Metro Manila and Metro Cebu scored badly in all criteria.
In other words, the “quality of life” in the biggest urban centers in the Philippines was nothing the Aquino (Part II) administration should crow about.
Remember, too, that these areas are the most important business hubs in the country. Metro Manila alone accounted for 37 percent of the total gross domestic product in 2014.
The PwC study simply confirmed the main beef of the business community—the weak infrastructure in the country. Still, the Aquino (Part II) administration insisted that the country already “overflowed” with infrastructure.
Based on news reports, the private sector representative in the National Competitiveness Council, Guillermo Luz, did not contest the findings of PwC. He just blamed the mayors for the messed up Metro Manila.
The mayors nevertheless had no role whatsoever in planning the airports or the rail transit systems. They also don’t have the answers to the high cost of food and electricity here, or perhaps even the pathetic broadband signals.
Admittedly, the guys down here in my barangay would readily blame the mayors for the unruly street parking, which they allowed even in congested streets.
To think, Metro Manila LGUs have been earning huge amounts of money from the hourly street parking charges for more than 40 years now, collected by uniformed LGU personnel at that, without any accounting or auditing.
Nobody could really trace how the mayors used the billions of pesos collected in street parking.
Anyway, when our leader Benigno Simeon, aka BS, spoke before the Apec CEOs, he also blamed the cute administration of Gloriaetta, forgetting that he has been in office for more than five years, without any major infrastructure project to show to them.
In another Apec function, our leader, BS, changed his mind and blamed the judiciary for the “delays” in infrastructure projects under his administration. He can only be vague, saying Apec “facilities” could not be finished on time.
Just exactly what Apec “facilities” those were was the biggest mystery to the business community. Perhaps it’s the “airport skyway,” seen to connect Naia to the Pagcor gambling never-never land in the reclaimed area. It’s hard to say!

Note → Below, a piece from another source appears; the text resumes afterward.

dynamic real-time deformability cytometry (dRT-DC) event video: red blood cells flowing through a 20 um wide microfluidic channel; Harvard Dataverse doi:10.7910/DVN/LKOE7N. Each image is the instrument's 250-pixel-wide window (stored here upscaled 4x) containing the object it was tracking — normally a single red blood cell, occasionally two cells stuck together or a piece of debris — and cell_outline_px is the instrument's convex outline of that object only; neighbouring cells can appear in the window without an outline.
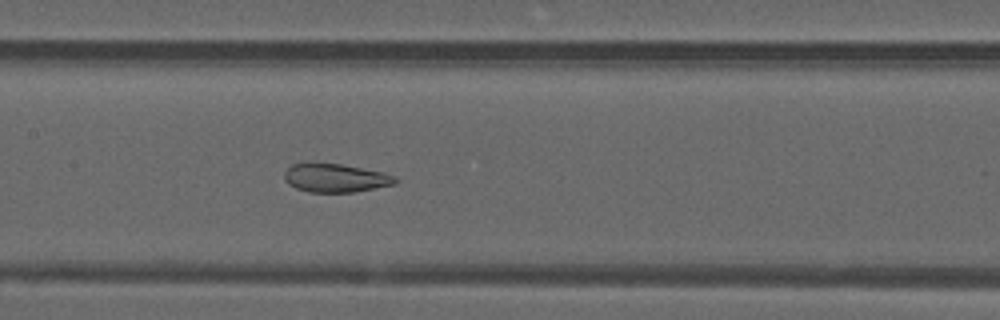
{"species": "common noctule bat (a hibernating species)", "species_latin": "Nyctalus noctula", "temperature_condition": "warm", "stored_images_in_passage": 39, "camera_frame_rate_fps": 3000, "um_per_image_px": 0.085, "animal": {"sex": "male", "forearm_length_mm": 52.5}, "frame": {"image": 1, "passage_image": 13, "time_ms": 4.0, "image_size_px": [1000, 320], "cell_outline_px": [[400, 180], [396, 184], [352, 192], [308, 192], [296, 188], [288, 184], [284, 180], [284, 172], [292, 164], [340, 164], [384, 172], [396, 176]], "centroid_in_image_um": [28.55, 15.14], "position_along_channel_um": 178.8, "area_um2": 18.32}}
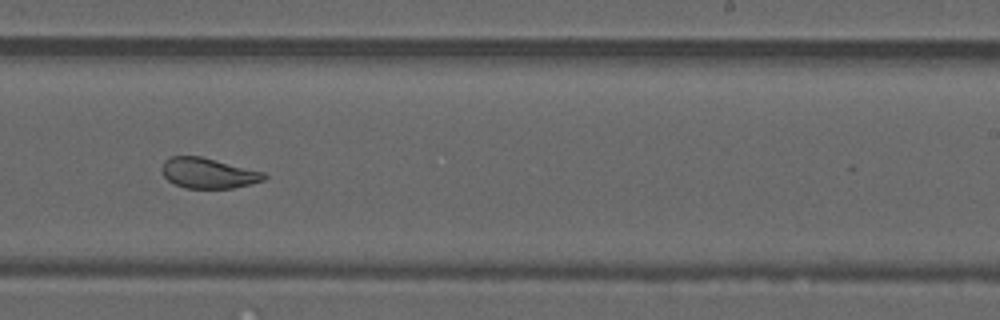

The airport skyway, a project of the San Miguel group, was the brainchild of Pagcor during the cute administration of GMA. But the delay in its construction had nothing to do with the judiciary.
From what I gathered, the San Miguel group and its contractor, DMCI, were trying to finish the airport skyway project in time for the Apec summit, perhaps even just for show.

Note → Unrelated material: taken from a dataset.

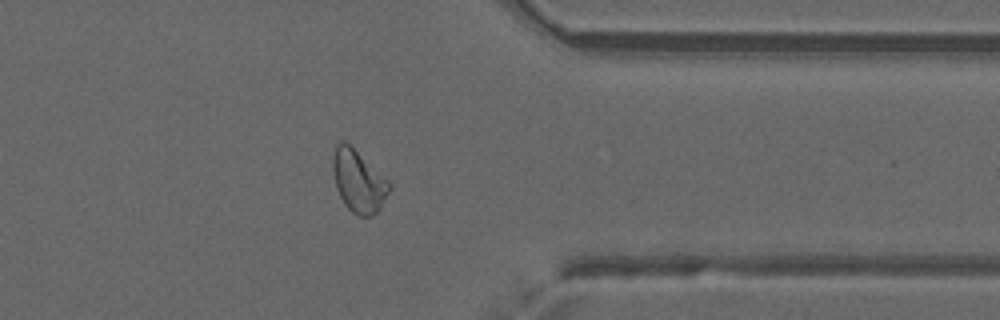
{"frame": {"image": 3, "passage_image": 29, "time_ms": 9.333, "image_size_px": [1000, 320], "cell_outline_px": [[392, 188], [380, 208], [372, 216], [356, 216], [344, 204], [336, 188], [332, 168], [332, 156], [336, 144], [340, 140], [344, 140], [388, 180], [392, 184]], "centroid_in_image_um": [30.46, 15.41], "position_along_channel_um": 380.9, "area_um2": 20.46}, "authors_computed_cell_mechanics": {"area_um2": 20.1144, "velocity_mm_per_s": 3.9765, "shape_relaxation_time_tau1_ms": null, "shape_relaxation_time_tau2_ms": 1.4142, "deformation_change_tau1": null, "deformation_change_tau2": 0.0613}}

But then, even if it was completed before the Apec summit, the project could not have solved the traffic snarl in the busiest parts of Metro Manila that was caused by poor planning for the summit.
I heard the delay in the airport skyway had something to do with “right of way” issues. The Aquino (Part II) administration allegedly forced DMCI to go ahead with the project with the assurance that the “right of way” was forthcoming.

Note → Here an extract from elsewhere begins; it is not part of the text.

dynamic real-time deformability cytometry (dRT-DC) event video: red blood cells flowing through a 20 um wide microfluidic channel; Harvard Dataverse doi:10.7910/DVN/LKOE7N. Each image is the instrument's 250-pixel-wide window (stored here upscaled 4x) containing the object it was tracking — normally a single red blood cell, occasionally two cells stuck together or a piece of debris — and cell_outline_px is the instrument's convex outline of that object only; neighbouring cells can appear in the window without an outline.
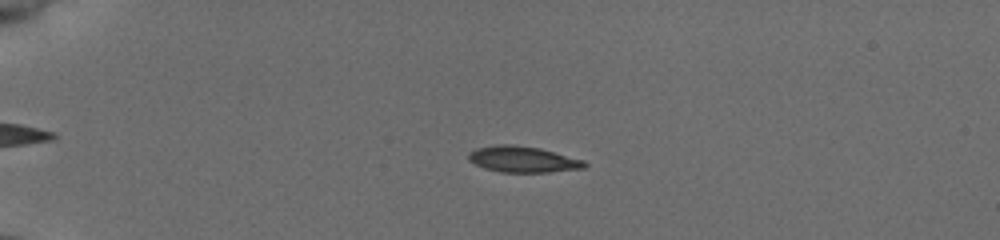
{"species": "common noctule bat (a hibernating species)", "species_latin": "Nyctalus noctula", "temperature_condition": "cold", "stored_images_in_passage": 54, "camera_frame_rate_fps": 3000, "um_per_image_px": 0.085, "animal": {"sex": "female", "body_mass_g": 19.5, "forearm_length_mm": 54.1}, "frame": {"image": 1, "passage_image": 14, "time_ms": 4.333, "image_size_px": [1000, 240], "cell_outline_px": [[588, 164], [584, 168], [548, 172], [500, 172], [484, 168], [468, 160], [468, 152], [476, 148], [496, 144], [512, 144], [540, 148], [584, 160]], "centroid_in_image_um": [44.42, 13.53], "position_along_channel_um": 40.6, "area_um2": 17.69}}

Another agency—the Light Rail Transit Authority (LRTA)—would not give the “right of way” for some parts of the plan. The design, approved by the Department of Public Works and Highways, would affect the LRTA property in Pasay City.
Back to the PwC study. While it put the Philippines in a bad light in this modern field called “urban planning,” our leader BS tried to redeem his administration with statistics.
In one of his speeches, he noted the infrastructure budget of the government in 2010, or at the start of the Aquino (Part II) administration, was only 1 percent of GDP, meaning, it was less than P100 billion a year.
According to our leader, BS, after his five years in office, the infrastructure budget increased to more than 4 percent of GDP in 2015, or some P500 billion a year.
He forgot to say the big jump also meant the government budget doubled from P1.5 trillion in 2010 to some P3 trillion in 2016.
Sure, the guys down here in my barangay could only believe our leader BS when he said he bombarded the yearly budget with allocations for infrastructure projects. That is also probably the reason why the administration still wanted to kill us with taxes after taxes.
But the statistics cited could only anger the people of Metro Manila. As it turned out, the Aquino (Part II) administration had the money for those infrastructure projects. Why could we not see any of them then?
The quality of life in Metro Manila, as confirmed by the PwC study, only got worse under this administration. Proof of this is the existing Metro Rail Transit (MRT) system.
Like it or not, any administration could not afford to ignore the country’s constant, almost never-ending need for infrastructure upgrade, being the lifeblood of commerce and industry.
Metro Manila accounted for almost 40 percent of the GDP. This meant 40 percent of the economic activities in the country would suffer from the poor broadband signal, for instance, which was also adjudged the weakest in the region.
Yet the BPO sector, which relies on efficient broadband service, managed to post spectacular growth in the past five years of this neglectful administration.
The questions remained: Would the government take the PwS study seriously? Would it do something about the quality of life of its citizens, particularly in big urban areas?
We could only hope. It has already been predicted that the population in urban areas would only get bigger in the coming years.
In 1950, for instance, only 30 percent of the world population lived in cities. This went up to more than 50 percent last year. About 30 years from today, it is seen to hit 70 percent.
And our government would not even care to formulate a master plan to prepare our urban areas for such an eventuality, particularly this escapist administration that is still trying to fool us into believing that our country was already overflowing with infrastructure.